***** Records for the task *****
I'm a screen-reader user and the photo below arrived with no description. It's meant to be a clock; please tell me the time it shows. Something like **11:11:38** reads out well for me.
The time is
*****
***** Records for the task *****
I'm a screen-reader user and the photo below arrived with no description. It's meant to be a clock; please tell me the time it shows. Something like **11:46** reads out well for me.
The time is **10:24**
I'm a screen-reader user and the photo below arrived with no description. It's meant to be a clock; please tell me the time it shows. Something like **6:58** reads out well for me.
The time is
*****
***** Records for the task *****
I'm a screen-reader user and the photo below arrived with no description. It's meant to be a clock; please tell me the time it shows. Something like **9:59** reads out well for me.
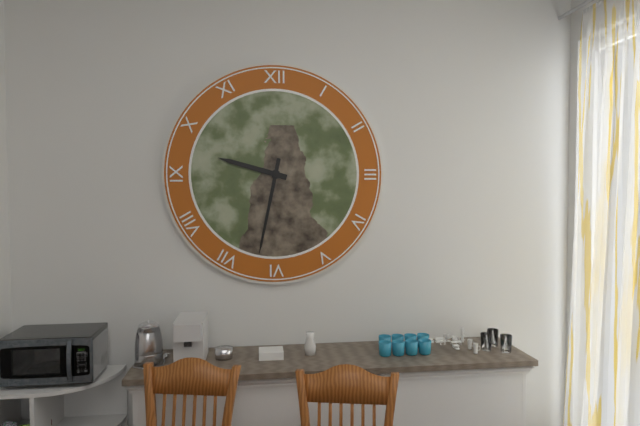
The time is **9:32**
*****
**Required task**
Can you retype the records from the line containing "like **9:59** reads out well for me." up to and including the line containing "The time is **9:32**", leaving out the picture?

**Correct output**
I'm a screen-reader user and the photo below arrived with no description. It's meant to be a clock; please tell me the time it shows. Something like **9:59** reads out well for me.
The time is **9:32**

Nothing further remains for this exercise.